Tennessee basketball coach Bruce Pearl committed a serious offense when he lied to the NCAA about a silly secondary recruiting violation. Next to Ohio State's football coach Jim Tressel, Pearl almost looks like an NCAA saint.
In April 2010, an unidentified man tipped Tressel off about an alleged "memorabilia for tattoos" scheme. Two weeks after the first email, the man asked that the information be kept confidential, although he never stated why.
Coach Tressel might argue he was protecting his players but, in the end, didn't do them any favors. Had the NCAA known about the situation in April, they could have conducted a more timely investigation. The way it ultimately went down was absurd: The players were allowed to play in OSU's bowl game, but only if they promised to return to school in 2011, rather than declare for the NFL, in order to serve suspension.
It was not just what this man was emailing Tressel; it was also what he was doing. He was acting as a self-appointed operative working to keep this situation from blowing up. Man, did he fail! And now we can examine the "smoking gun" emails, which leaves zero doubt that Tressel knew exactly what was going on. No plausible deniability. No claiming ignorance. Tressel's job is to coach the football team, not to bury possible NCAA violations.
Here are a few of the most damning points made by the unidentified emailer:
- "A lot of my friends are in law enforcement."
- "I have been told OSU players including [name redacted] have been given free tatoo's [sic] in exchange for signed memorabilia."
- "I had Eddie Rife in my office for an hour and a half last night."
- "He will not talk about this publicly."
- "I will try to get these items back that the government now wants to keep for themselves...I know who specifically in the District Attorney's office that is working on this matter and know both of them well so I will try if the opportunity presents itself."
The (wrong) lesson for other powerful football coaches: If you're going to enlist operatives, make sure they are competent. Hint #1 you're dealing with a Keystone Kop: He sends an incendiary email to a work account at a public institution.
There is really no way to explain Tressel's inaction other than to conclude he thought he could get away it.
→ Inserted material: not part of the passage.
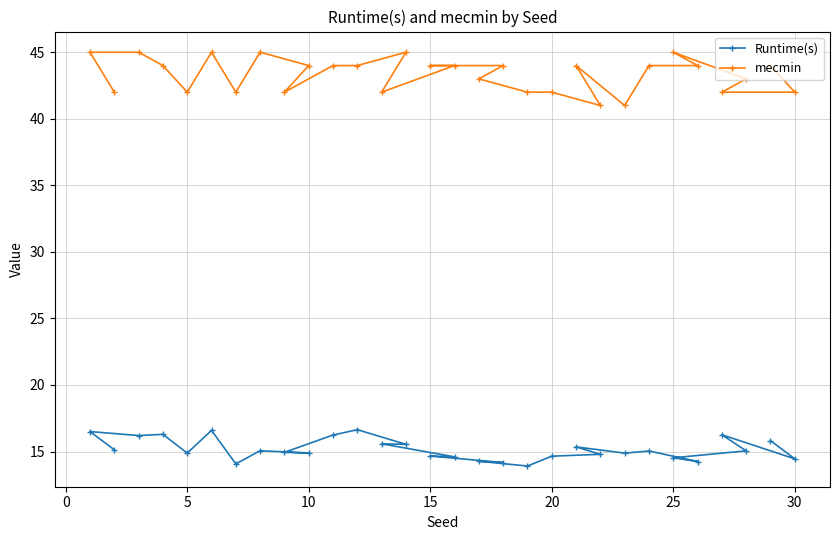

Does the chart have visible grid lines?

Yes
Read Tressel's scathing obit written by Clay Travis.
Tressel and others can hide behind his stellar reputation developed over 30+ years in college coaching, but is that enough? Then there's this from Tressel's autobiography, unearthed by ESPN.com's Mark Schlabach:
"The reputation of a thousand years may be determined by the conduct of one hour." Ohio State coach Jim Tressel included that Japanese proverb on Page 193 of his book, "The Winners Manual For The Game of Life." Eight pages later, there's this nugget from Henry Wadsworth Longfellow: "It takes less time to do the right thing than to explain why you did it wrong."
Nothing like using a man's own rope to hang him with.
Of course, Tressel did not write the playbook when it comes to coaches overstepping their bounds. That honor would probably go to former Nebraska coach Tom Osborne.
From a September 25, 1995 Sports Illustrated article titled, "Coach and Jury":
"I don't tell Tom Osborne how to run the football department," Lancaster County Attorney Gary Lacey says, "and he should stay out of the criminal justice system. He hasn't done that at all." According to Lacey, Osborne has taken it upon himself to interview witnesses in criminal cases, offered very public opinions on the probable innocence of players who have yet to stand trial and attacked the credibility of witnesses testifying against his players. In January 1994 he and an assistant even locked away a gun that had allegedly been used by one of his players in the commission of a felony.
I recently wrote in Basketball Times about the coaches' code, the practice of not turning fellow coaches in to the NCAA:
Georgia State football coach Bill Curry (who also coached at Alabama, Georgia Tech and Kentucky) told ESPN The Magazine: “For the most part, when I was involved at the high level of recruiting, we usually called each other and worked it out between the two of us. If we caught someone doing something wrong, I would call and say, ‘Look, let’s talk about this. If we can’t talk about this, I am going to turn it in.’ And I always told them, ‘If you ever get something on us, then you call me. And if I don’t cooperate, you turn us in.’”
Translation: The NCAA’s job might be to investigate possible rules violations, but the coaching fraternity is better served when these matters are settled without involving the NCAA, the rightful legal authority. And Curry is one of truly good guys in college athletics.
The old comic strip Pogo had a classic line that applies here: “We have met the enemy, and he is us.”
I'm sure Tressel regrets his actions now. But you're kidding yourself if you believe that covering up (or ignoring) such allegations has not been the go-to strategy for many coaches...for many years.
Honesty should be the best policy. But, morals aside, winning in college sports is the ultimate best policy.